§ DATA EXCERPTS:
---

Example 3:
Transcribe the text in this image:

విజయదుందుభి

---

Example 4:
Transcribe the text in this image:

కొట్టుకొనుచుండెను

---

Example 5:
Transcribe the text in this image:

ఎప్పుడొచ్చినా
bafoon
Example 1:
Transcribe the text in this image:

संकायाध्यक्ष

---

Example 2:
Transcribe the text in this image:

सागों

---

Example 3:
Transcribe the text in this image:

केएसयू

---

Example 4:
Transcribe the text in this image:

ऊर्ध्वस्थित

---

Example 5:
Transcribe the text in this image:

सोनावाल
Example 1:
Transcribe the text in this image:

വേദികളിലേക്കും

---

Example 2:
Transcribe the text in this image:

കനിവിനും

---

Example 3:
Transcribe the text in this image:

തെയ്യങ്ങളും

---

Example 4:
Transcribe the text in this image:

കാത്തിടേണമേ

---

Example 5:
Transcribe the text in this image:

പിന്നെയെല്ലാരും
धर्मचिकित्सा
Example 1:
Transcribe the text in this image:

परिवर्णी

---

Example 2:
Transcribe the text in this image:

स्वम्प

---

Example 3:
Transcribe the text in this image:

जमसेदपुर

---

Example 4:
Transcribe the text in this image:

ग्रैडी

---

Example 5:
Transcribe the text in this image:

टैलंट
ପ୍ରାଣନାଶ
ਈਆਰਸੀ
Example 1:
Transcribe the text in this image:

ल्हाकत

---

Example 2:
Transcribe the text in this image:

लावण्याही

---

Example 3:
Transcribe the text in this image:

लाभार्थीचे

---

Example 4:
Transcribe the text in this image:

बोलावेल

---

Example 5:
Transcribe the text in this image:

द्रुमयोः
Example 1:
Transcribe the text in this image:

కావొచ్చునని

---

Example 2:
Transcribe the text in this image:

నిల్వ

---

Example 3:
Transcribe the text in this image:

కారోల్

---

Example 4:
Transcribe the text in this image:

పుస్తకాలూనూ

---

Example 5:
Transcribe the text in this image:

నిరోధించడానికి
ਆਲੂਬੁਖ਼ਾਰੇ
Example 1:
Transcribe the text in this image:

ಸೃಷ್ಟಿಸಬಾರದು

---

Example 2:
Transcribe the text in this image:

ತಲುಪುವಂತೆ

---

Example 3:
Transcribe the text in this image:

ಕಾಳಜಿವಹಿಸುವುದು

§ WHAT YOU HAVE TO DO:
Copy out the data shown above without altering anything.

§ OUTPUT OF THE EXERCISE:
---

Example 3:
Transcribe the text in this image:

విజయదుందుభి

---

Example 4:
Transcribe the text in this image:

కొట్టుకొనుచుండెను

---

Example 5:
Transcribe the text in this image:

ఎప్పుడొచ్చినా
bafoon
Example 1:
Transcribe the text in this image:

संकायाध्यक्ष

---

Example 2:
Transcribe the text in this image:

सागों

---

Example 3:
Transcribe the text in this image:

केएसयू

---

Example 4:
Transcribe the text in this image:

ऊर्ध्वस्थित

---

Example 5:
Transcribe the text in this image:

सोनावाल
Example 1:
Transcribe the text in this image:

വേദികളിലേക്കും

---

Example 2:
Transcribe the text in this image:

കനിവിനും

---

Example 3:
Transcribe the text in this image:

തെയ്യങ്ങളും

---

Example 4:
Transcribe the text in this image:

കാത്തിടേണമേ

---

Example 5:
Transcribe the text in this image:

പിന്നെയെല്ലാരും
धर्मचिकित्सा
Example 1:
Transcribe the text in this image:

परिवर्णी

---

Example 2:
Transcribe the text in this image:

स्वम्प

---

Example 3:
Transcribe the text in this image:

जमसेदपुर

---

Example 4:
Transcribe the text in this image:

ग्रैडी

---

Example 5:
Transcribe the text in this image:

टैलंट
ପ୍ରାଣନାଶ
ਈਆਰਸੀ
Example 1:
Transcribe the text in this image:

ल्हाकत

---

Example 2:
Transcribe the text in this image:

लावण्याही

---

Example 3:
Transcribe the text in this image:

लाभार्थीचे

---

Example 4:
Transcribe the text in this image:

बोलावेल

---

Example 5:
Transcribe the text in this image:

द्रुमयोः
Example 1:
Transcribe the text in this image:

కావొచ్చునని

---

Example 2:
Transcribe the text in this image:

నిల్వ

---

Example 3:
Transcribe the text in this image:

కారోల్

---

Example 4:
Transcribe the text in this image:

పుస్తకాలూనూ

---

Example 5:
Transcribe the text in this image:

నిరోధించడానికి
ਆਲੂਬੁਖ਼ਾਰੇ
Example 1:
Transcribe the text in this image:

ಸೃಷ್ಟಿಸಬಾರದು

---

Example 2:
Transcribe the text in this image:

ತಲುಪುವಂತೆ

---

Example 3:
Transcribe the text in this image:

ಕಾಳಜಿವಹಿಸುವುದು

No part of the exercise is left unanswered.